▶ **To do**:
Retype only the lines running from the beginning of the entries below to the line with "Person auf der Empore angenommen. Da diese", both included. Do not include pictures.

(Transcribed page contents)
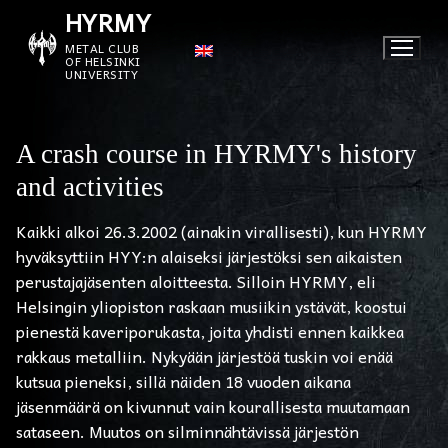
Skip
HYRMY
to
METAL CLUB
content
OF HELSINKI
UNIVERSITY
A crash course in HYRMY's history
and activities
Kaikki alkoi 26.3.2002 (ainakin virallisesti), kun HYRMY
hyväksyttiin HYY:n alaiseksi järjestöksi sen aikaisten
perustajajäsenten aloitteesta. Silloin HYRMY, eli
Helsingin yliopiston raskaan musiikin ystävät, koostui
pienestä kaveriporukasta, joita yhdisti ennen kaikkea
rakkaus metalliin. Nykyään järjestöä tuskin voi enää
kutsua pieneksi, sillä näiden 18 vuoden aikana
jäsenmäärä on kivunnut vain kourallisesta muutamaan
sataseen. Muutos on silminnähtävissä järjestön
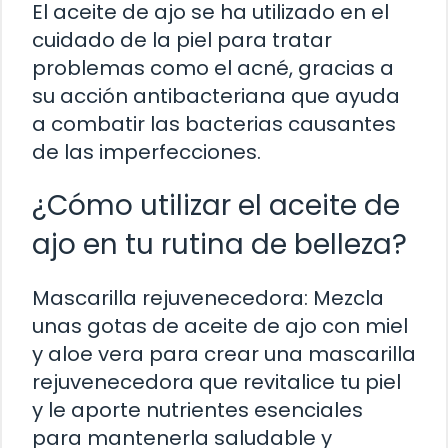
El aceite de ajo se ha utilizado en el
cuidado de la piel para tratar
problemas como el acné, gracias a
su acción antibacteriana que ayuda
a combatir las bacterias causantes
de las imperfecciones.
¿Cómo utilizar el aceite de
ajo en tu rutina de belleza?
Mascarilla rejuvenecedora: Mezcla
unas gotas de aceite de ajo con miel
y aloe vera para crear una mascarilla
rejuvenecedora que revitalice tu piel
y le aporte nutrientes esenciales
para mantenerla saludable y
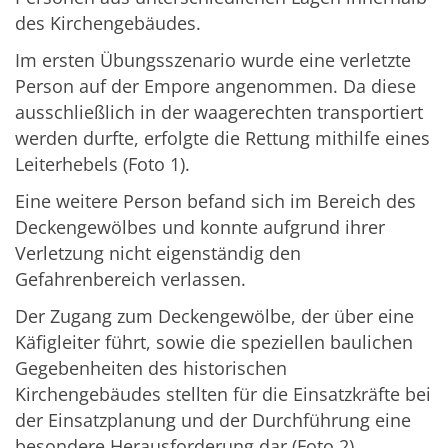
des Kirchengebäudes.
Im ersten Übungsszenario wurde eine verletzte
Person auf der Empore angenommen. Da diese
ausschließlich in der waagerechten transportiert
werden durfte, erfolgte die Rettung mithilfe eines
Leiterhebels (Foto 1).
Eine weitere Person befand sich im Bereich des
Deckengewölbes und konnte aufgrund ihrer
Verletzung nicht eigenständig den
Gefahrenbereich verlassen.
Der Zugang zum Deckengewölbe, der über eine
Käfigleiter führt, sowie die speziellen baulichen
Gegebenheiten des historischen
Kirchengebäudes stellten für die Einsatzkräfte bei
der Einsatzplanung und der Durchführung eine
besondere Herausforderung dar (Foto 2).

▶ **Task answer**:
Skip
HYRMY
to
METAL CLUB
content
OF HELSINKI
UNIVERSITY
A crash course in HYRMY's history
and activities
Kaikki alkoi 26.3.2002 (ainakin virallisesti), kun HYRMY
hyväksyttiin HYY:n alaiseksi järjestöksi sen aikaisten
perustajajäsenten aloitteesta. Silloin HYRMY, eli
Helsingin yliopiston raskaan musiikin ystävät, koostui
pienestä kaveriporukasta, joita yhdisti ennen kaikkea
rakkaus metalliin. Nykyään järjestöä tuskin voi enää
kutsua pieneksi, sillä näiden 18 vuoden aikana
jäsenmäärä on kivunnut vain kourallisesta muutamaan
sataseen. Muutos on silminnähtävissä järjestön
El aceite de ajo se ha utilizado en el
cuidado de la piel para tratar
problemas como el acné, gracias a
su acción antibacteriana que ayuda
a combatir las bacterias causantes
de las imperfecciones.
¿Cómo utilizar el aceite de
ajo en tu rutina de belleza?
Mascarilla rejuvenecedora: Mezcla
unas gotas de aceite de ajo con miel
y aloe vera para crear una mascarilla
rejuvenecedora que revitalice tu piel
y le aporte nutrientes esenciales
para mantenerla saludable y
des Kirchengebäudes.
Im ersten Übungsszenario wurde eine verletzte
Person auf der Empore angenommen. Da diese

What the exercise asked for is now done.